Roland D. gave it a2:
This is a truly dreadful film. Mike Leigh develops his screenplays through a lengthy process of improvisation where the characters and stories are created (the films themselves are not improvised). What this means is that the narratives depend on the chemistry and dynamics of performance. At is best the results can be sublime (such as in ‘Naked’), at its worse, as in Vera Drake, we have a hotchpotch of actor’s mannerisms and stereotypes within a weakly structured, entirely superficial drama. Set in an apocalyptically bleak 50’s London, the familiar Leigh archetypes are all here. The downtrodden working class wallow in a cosy but inarticulate solidarity, their drab lives only brightened by prodigious tea-drinking and cigarettes. The middle class are vacuous, smug and insular. Worst of all are the upwardly aspiring working class who have sacrificed their roots for dreams of suburban respectability. This is the world in which we find Vera Drake, a painfully decent sort of woman whose spare-time is spent ‘helping girls out’ (performing abortions) for free. Vera has been doing this for twenty years, secretly, seemingly oblivious to the moral dilemmas and the risk not only of imprisonment but the potentially fatal consequences of her work. She is also blind to the fact that her childhood friend, who delivers the girls to Vera, has been making a nice little earner out of black market groceries and charging handsomely for Vera’s services. Believe all that and you might possibly believe Leigh has something new to say about what are, obviously, important social and political issues, and that he is world class filmmaker. I, for one, don’t. As in many of Leigh’s films, we have lots of acting but no depth, lots of tears and grim smiles but no real drama.
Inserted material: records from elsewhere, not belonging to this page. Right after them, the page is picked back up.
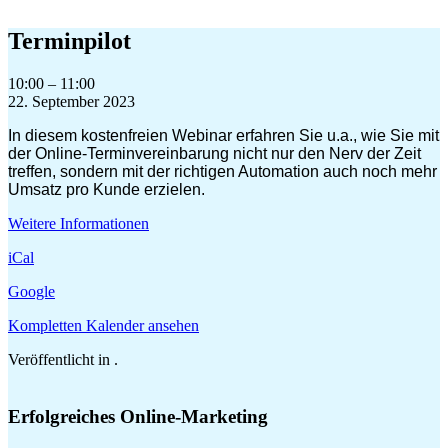
Zum
Inhalt
Terminpilot
springen
Terminpilot
10:00
–
11:00
22. September 2023
In diesem kostenfreien Webinar erfahren Sie u.a., wie Sie mit
der Online-Terminvereinbarung nicht nur den
Nerv der Zeit
treffen, sondern mit der richtigen Automation auch noch
mehr
Umsatz pro Kunde erzielen
.
Weitere Informationen
iCal
Google
Kompletten Kalender ansehen
Veröffentlicht in .
Erfolgreiches Online-Marketing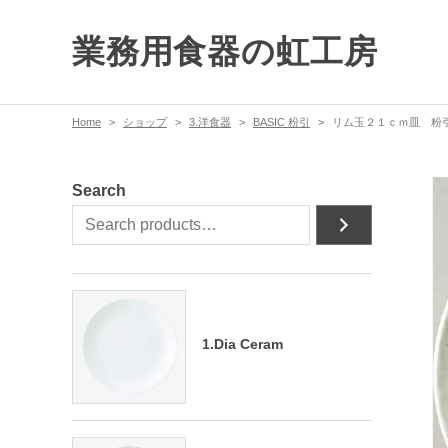
業務用食器の虹工房
Home
ショップ
3.洋食器
BASIC 粉引
リム玉２１ｃｍ皿 粉引
Search
1.Dia Ceram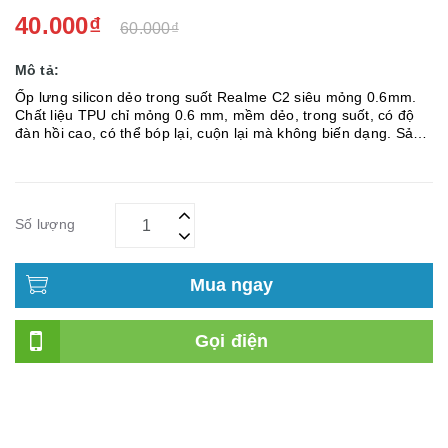
40.000₫
60.000₫
Mô tả:
Ốp lưng silicon dẻo trong suốt Realme C2 siêu mỏng 0.6mm.
Chất liệu TPU chỉ mỏng 0.6 mm, mềm dẻo, trong suốt, có độ
đàn hồi cao, có thể bóp lại, cuộn lại mà không biến dạng. Sản
phẩm được tráng lớp chống dính lưng nên không bị loang hay
dính ...
Số lượng
Mua ngay
Gọi điện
The characters are wafer thin, plumped up by all the tricks and ticks that good actors can pull out of the bag, but at no point do we have any insight into what is going on inside Vera or anyone else’s head. Scenes drag on, information is repeated again and again to pile on the agony while we stare at the peeling brown wallpaper and pour another cup of tea. Within the first few minutes you know where this film is going, and there are no surprises other than the fact that so many people have willingly watched this film through to the end.

Chad K gave it a9:
Fantastic character driven film, in typical Mike Leigh fashion. Strong perfomances from the entire cast. The film is also a good historical account of how our views evolve as time goes on. My only problem with Vera Drakes character was how in the beginning such an apparently strong, confident woman could turn into such a sobing mess as the end.

armando s. gave it a10:
A better movie than the manipulative MILLION DOLLAR BABY. Imelda Staunton should have won the Oscar, but her role was too contoversial for the timid Oscar voters. A film that challenges your preconceptions and opens your eyes. Highly recommended.

Greg m gave it an8:
That was a gritty, dark and dour British period piece about an abortionist, with a heart of gold. Imelda Staunton and all of the cast were terrific and at one point, I said to the person watching this movie with me - "It almost seems like we are eavesdropping on their lives. It seems so real". The ironic part is that laws change and people who are convicted of crimes at one time are innocent in another era. Now, if you want an abortion, you take the "morning after" pill. Vera Drake would not have been convicted in the year 2005.